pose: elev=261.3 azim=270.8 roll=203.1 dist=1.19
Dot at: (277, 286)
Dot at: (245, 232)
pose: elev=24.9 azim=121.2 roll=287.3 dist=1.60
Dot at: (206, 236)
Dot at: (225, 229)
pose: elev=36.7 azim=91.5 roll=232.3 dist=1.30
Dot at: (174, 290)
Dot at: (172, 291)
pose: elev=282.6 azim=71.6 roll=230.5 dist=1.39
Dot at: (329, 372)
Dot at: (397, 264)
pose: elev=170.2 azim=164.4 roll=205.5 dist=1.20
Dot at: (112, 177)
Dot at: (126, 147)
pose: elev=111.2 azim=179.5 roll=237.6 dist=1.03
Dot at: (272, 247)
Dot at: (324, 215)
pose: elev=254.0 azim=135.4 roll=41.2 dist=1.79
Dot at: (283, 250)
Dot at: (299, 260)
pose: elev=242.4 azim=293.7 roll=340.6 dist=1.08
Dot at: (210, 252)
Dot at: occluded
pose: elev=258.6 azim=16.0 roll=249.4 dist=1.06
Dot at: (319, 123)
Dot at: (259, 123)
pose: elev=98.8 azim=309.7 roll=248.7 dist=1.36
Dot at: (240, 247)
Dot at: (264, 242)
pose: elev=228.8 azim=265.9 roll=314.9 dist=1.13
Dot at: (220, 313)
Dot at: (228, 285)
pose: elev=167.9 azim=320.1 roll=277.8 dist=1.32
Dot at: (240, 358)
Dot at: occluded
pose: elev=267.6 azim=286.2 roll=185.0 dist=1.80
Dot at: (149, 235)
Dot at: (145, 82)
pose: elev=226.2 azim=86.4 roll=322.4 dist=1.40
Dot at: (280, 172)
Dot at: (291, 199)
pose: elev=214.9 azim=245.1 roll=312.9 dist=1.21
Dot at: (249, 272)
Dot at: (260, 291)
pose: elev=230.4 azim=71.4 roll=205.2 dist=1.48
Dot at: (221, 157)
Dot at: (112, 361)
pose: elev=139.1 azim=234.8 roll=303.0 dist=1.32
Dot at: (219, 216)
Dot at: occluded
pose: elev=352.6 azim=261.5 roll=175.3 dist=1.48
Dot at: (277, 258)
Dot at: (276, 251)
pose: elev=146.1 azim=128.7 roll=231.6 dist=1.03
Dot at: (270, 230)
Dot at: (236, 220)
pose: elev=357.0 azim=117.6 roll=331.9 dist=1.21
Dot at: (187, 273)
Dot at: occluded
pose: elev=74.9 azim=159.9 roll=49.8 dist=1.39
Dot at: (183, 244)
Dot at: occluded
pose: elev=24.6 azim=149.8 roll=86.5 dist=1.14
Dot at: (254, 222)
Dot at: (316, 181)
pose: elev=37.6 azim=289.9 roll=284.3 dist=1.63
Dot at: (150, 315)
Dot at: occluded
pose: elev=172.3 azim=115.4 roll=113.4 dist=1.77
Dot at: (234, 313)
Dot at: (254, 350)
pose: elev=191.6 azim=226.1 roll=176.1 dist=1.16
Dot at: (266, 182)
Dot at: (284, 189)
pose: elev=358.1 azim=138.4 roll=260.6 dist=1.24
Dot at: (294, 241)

========================

__Given exercise__. Render every line of the data above as a Markdown table with the columns Row and Line. Number the rows in order and leave out any blank lines.

__Exercise answer__.
| Row | Line |
|---|---|
| 1 | pose: elev=261.3 azim=270.8 roll=203.1 dist=1.19 |
| 2 | Dot at: (277, 286) |
| 3 | Dot at: (245, 232) |
| 4 | pose: elev=24.9 azim=121.2 roll=287.3 dist=1.60 |
| 5 | Dot at: (206, 236) |
| 6 | Dot at: (225, 229) |
| 7 | pose: elev=36.7 azim=91.5 roll=232.3 dist=1.30 |
| 8 | Dot at: (174, 290) |
| 9 | Dot at: (172, 291) |
| 10 | pose: elev=282.6 azim=71.6 roll=230.5 dist=1.39 |
| 11 | Dot at: (329, 372) |
| 12 | Dot at: (397, 264) |
| 13 | pose: elev=170.2 azim=164.4 roll=205.5 dist=1.20 |
| 14 | Dot at: (112, 177) |
| 15 | Dot at: (126, 147) |
| 16 | pose: elev=111.2 azim=179.5 roll=237.6 dist=1.03 |
| 17 | Dot at: (272, 247) |
| 18 | Dot at: (324, 215) |
| 19 | pose: elev=254.0 azim=135.4 roll=41.2 dist=1.79 |
| 20 | Dot at: (283, 250) |
| 21 | Dot at: (299, 260) |
| 22 | pose: elev=242.4 azim=293.7 roll=340.6 dist=1.08 |
| 23 | Dot at: (210, 252) |
| 24 | Dot at: occluded |
| 25 | pose: elev=258.6 azim=16.0 roll=249.4 dist=1.06 |
| 26 | Dot at: (319, 123) |
| 27 | Dot at: (259, 123) |
| 28 | pose: elev=98.8 azim=309.7 roll=248.7 dist=1.36 |
| 29 | Dot at: (240, 247) |
| 30 | Dot at: (264, 242) |
| 31 | pose: elev=228.8 azim=265.9 roll=314.9 dist=1.13 |
| 32 | Dot at: (220, 313) |
| 33 | Dot at: (228, 285) |
| 34 | pose: elev=167.9 azim=320.1 roll=277.8 dist=1.32 |
| 35 | Dot at: (240, 358) |
| 36 | Dot at: occluded |
| 37 | pose: elev=267.6 azim=286.2 roll=185.0 dist=1.80 |
| 38 | Dot at: (149, 235) |
| 39 | Dot at: (145, 82) |
| 40 | pose: elev=226.2 azim=86.4 roll=322.4 dist=1.40 |
| 41 | Dot at: (280, 172) |
| 42 | Dot at: (291, 199) |
| 43 | pose: elev=214.9 azim=245.1 roll=312.9 dist=1.21 |
| 44 | Dot at: (249, 272) |
| 45 | Dot at: (260, 291) |
| 46 | pose: elev=230.4 azim=71.4 roll=205.2 dist=1.48 |
| 47 | Dot at: (221, 157) |
| 48 | Dot at: (112, 361) |
| 49 | pose: elev=139.1 azim=234.8 roll=303.0 dist=1.32 |
| 50 | Dot at: (219, 216) |
| 51 | Dot at: occluded |
| 52 | pose: elev=352.6 azim=261.5 roll=175.3 dist=1.48 |
| 53 | Dot at: (277, 258) |
| 54 | Dot at: (276, 251) |
| 55 | pose: elev=146.1 azim=128.7 roll=231.6 dist=1.03 |
| 56 | Dot at: (270, 230) |
| 57 | Dot at: (236, 220) |
| 58 | pose: elev=357.0 azim=117.6 roll=331.9 dist=1.21 |
| 59 | Dot at: (187, 273) |
| 60 | Dot at: occluded |
| 61 | pose: elev=74.9 azim=159.9 roll=49.8 dist=1.39 |
| 62 | Dot at: (183, 244) |
| 63 | Dot at: occluded |
| 64 | pose: elev=24.6 azim=149.8 roll=86.5 dist=1.14 |
| 65 | Dot at: (254, 222) |
| 66 | Dot at: (316, 181) |
| 67 | pose: elev=37.6 azim=289.9 roll=284.3 dist=1.63 |
| 68 | Dot at: (150, 315) |
| 69 | Dot at: occluded |
| 70 | pose: elev=172.3 azim=115.4 roll=113.4 dist=1.77 |
| 71 | Dot at: (234, 313) |
| 72 | Dot at: (254, 350) |
| 73 | pose: elev=191.6 azim=226.1 roll=176.1 dist=1.16 |
| 74 | Dot at: (266, 182) |
| 75 | Dot at: (284, 189) |
| 76 | pose: elev=358.1 azim=138.4 roll=260.6 dist=1.24 |
| 77 | Dot at: (294, 241) |